In sport mode, the functions come closer together and create a focused view. Sideways movements behind the zones are used to show how tight upcoming corners are, enabling drivers to better anticipate the conditions ahead. The right-hand area of the display shows specific functions in a similar way to BMW M’s lap timer app.
At the other end of the spectrum, efficient mode sees the debut of an “assisted driving view,” which highlights to the driver what the car’s sensors are detecting. The idea is to give a better insight into how the technology is operating and how the car is communicating with its environment. The right-hand area of the display shows additional vehicle information, such as the charge level and range.
The Concept i4 previews the fifth generation of BMW’s eDrive, which will make its production debut on the iX3, which launches later in 2020. It will then follow when iNext and i4 are introduced in 2021.

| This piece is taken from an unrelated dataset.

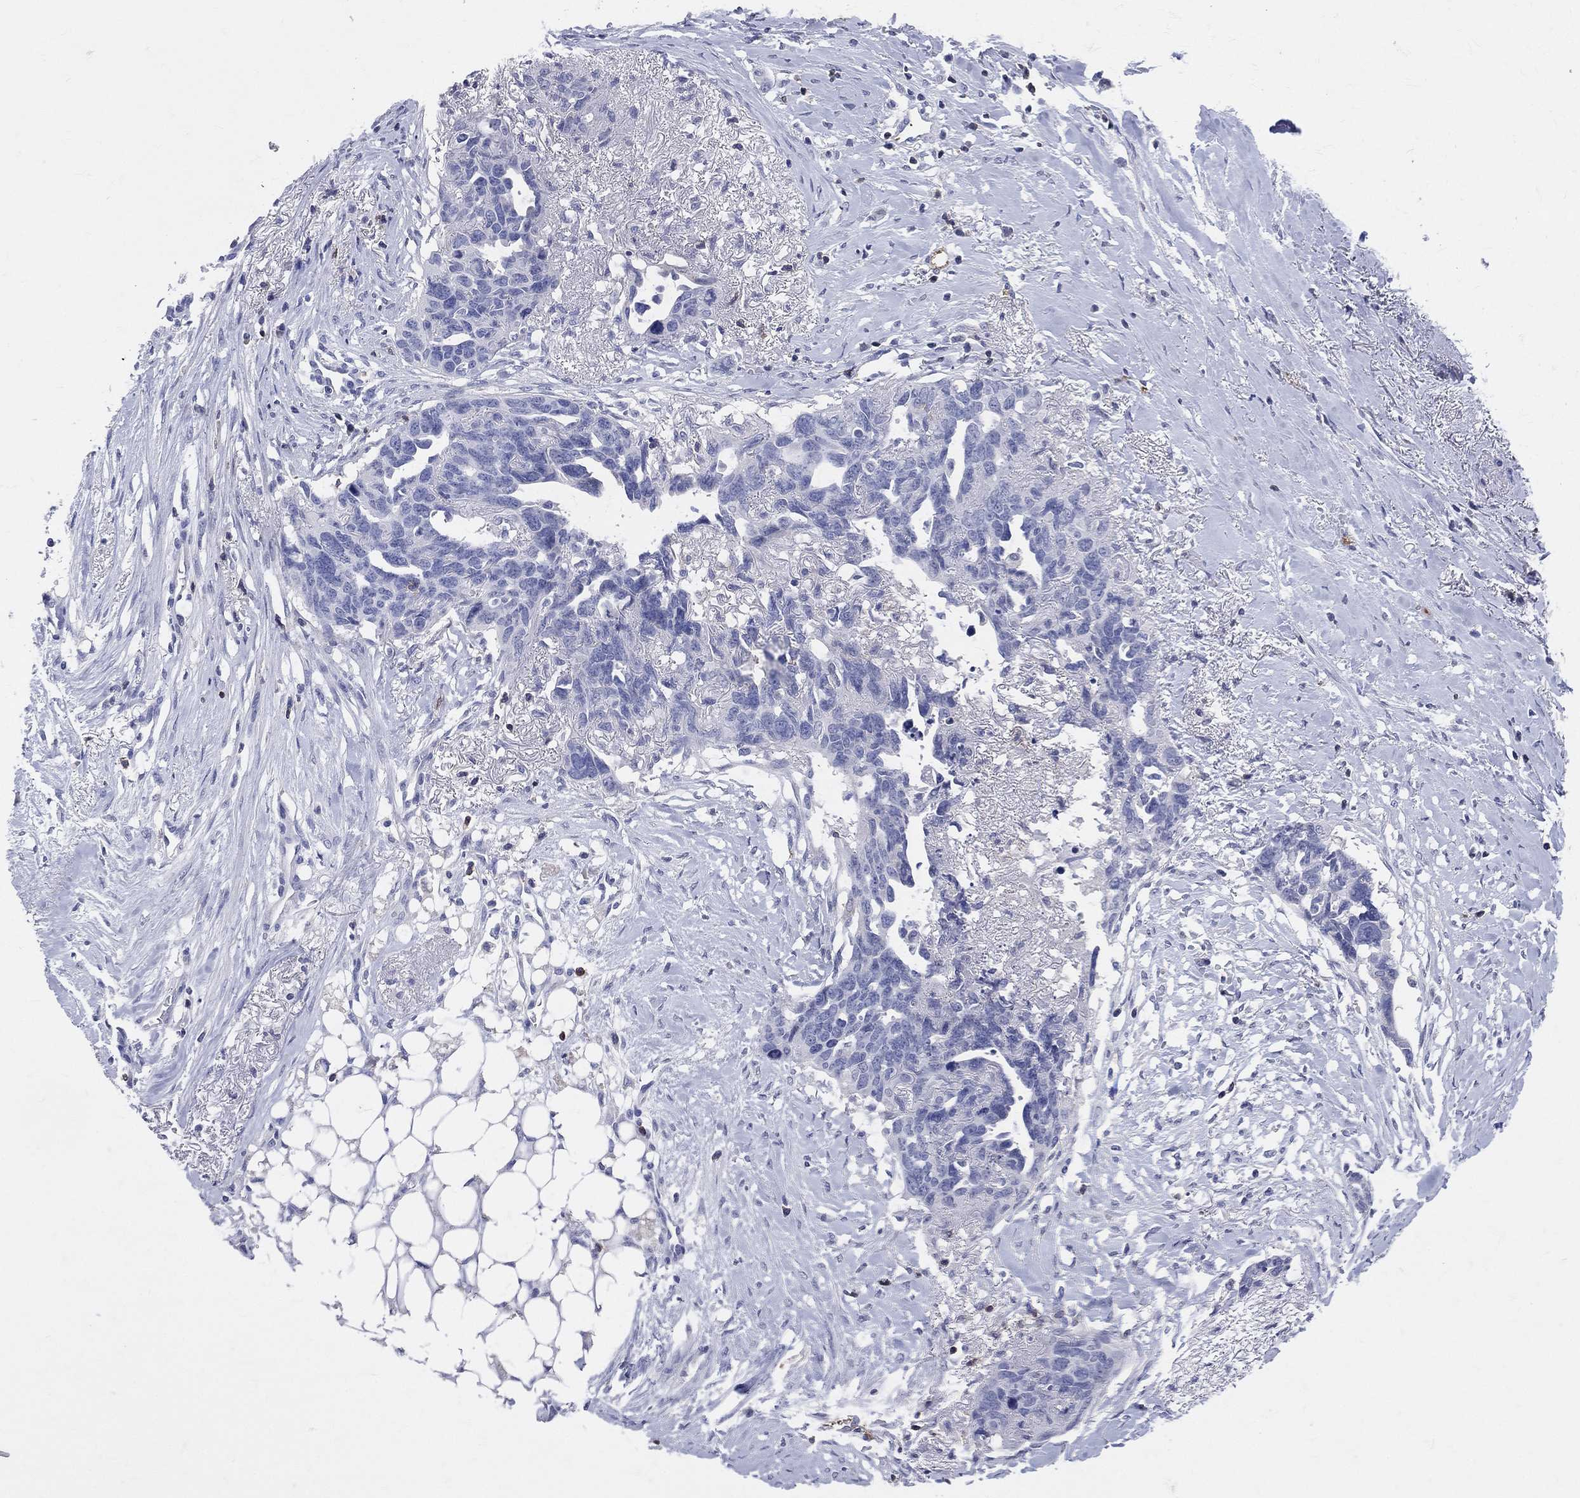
{"staining": {"intensity": "negative", "quantity": "none", "location": "none"}, "tissue": "ovarian cancer", "cell_type": "Tumor cells", "image_type": "cancer", "snomed": [{"axis": "morphology", "description": "Cystadenocarcinoma, serous, NOS"}, {"axis": "topography", "description": "Ovary"}], "caption": "Ovarian serous cystadenocarcinoma was stained to show a protein in brown. There is no significant positivity in tumor cells.", "gene": "LAT", "patient": {"sex": "female", "age": 69}}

The latest version of eDrive has upgrades to the electric motor, power electronics, charging unit, and high-voltage battery, enabling BMW Group to further move forward with its electrified drive systems. The electric motor in the i4 puts out up to 390 kW—on a par with a current BMW V8 combustion engine.
The battery also has a new design and has slimmed down to 550 kg (), with an energy content of around 80 kWh, enabling a driving range of up to 600 km (373 mi) in the WLTP cycle.
When the i4 enters production in Munich, it will be run down the same line as the company’s combustion-engine vehicles, plug-in hybrids, and all-electric vehicles. The i4 body concept differs somewhat from the vehicle models currently produced at plant, but about 90% of the existing production equipment in the body shop can be incorporated into the process. The remaining 10%—such as the machinery involved in building the rear structure—will need to be newly built.
To overcome this challenge, a separate piece of equipment will be fitted in the assembly halls for installation of the high-voltage battery, as the battery needs to be fitted in the car from below. A particular challenge in the conversion/installation process are the crowded structures of the assembly halls, where old machinery will be removed and the new components brought on stream within a six-week period.
These changes are part of a total investment of €200 million in Plant Munich to bring series production of the BMW i4 to fruition.